Print the records below exactly, omitting all pictures.

Recorded data:
=-=-=
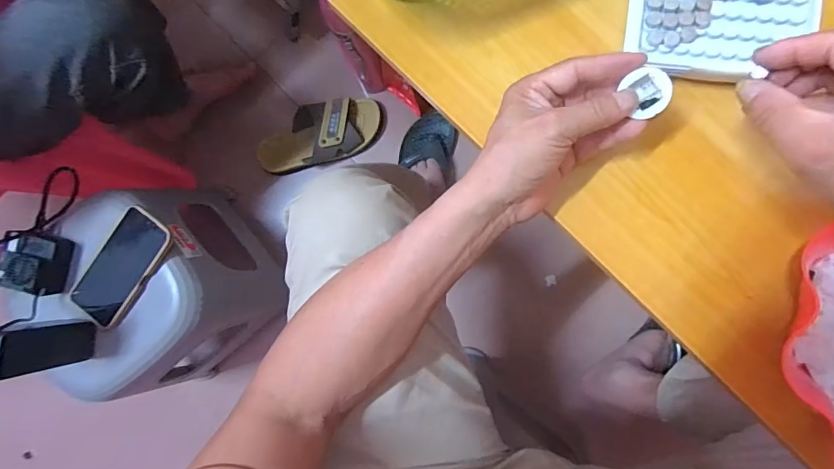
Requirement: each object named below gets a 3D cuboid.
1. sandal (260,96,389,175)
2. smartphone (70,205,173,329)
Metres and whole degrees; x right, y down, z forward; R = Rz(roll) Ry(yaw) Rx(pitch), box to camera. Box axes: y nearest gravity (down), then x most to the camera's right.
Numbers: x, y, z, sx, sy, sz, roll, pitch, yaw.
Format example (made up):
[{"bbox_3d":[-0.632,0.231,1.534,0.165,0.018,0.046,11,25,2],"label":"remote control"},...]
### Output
=-=-=
### THE COMPLETED TASK:
Requirement: each object named below gets a 3D cuboid.
1. sandal (260,96,389,175)
2. smartphone (70,205,173,329)
Metres and whole degrees; x right, y down, z forward; R = Rz(roll) Ry(yaw) Rx(pitch), box to camera. Box axes: y nearest gravity (down), then x most to the camera's right.
Numbers: x, y, z, sx, sy, sz, roll, pitch, yaw.
Format example (made up):
[{"bbox_3d":[-0.632,0.231,1.534,0.165,0.018,0.046,11,25,2],"label":"remote control"},...]
### Output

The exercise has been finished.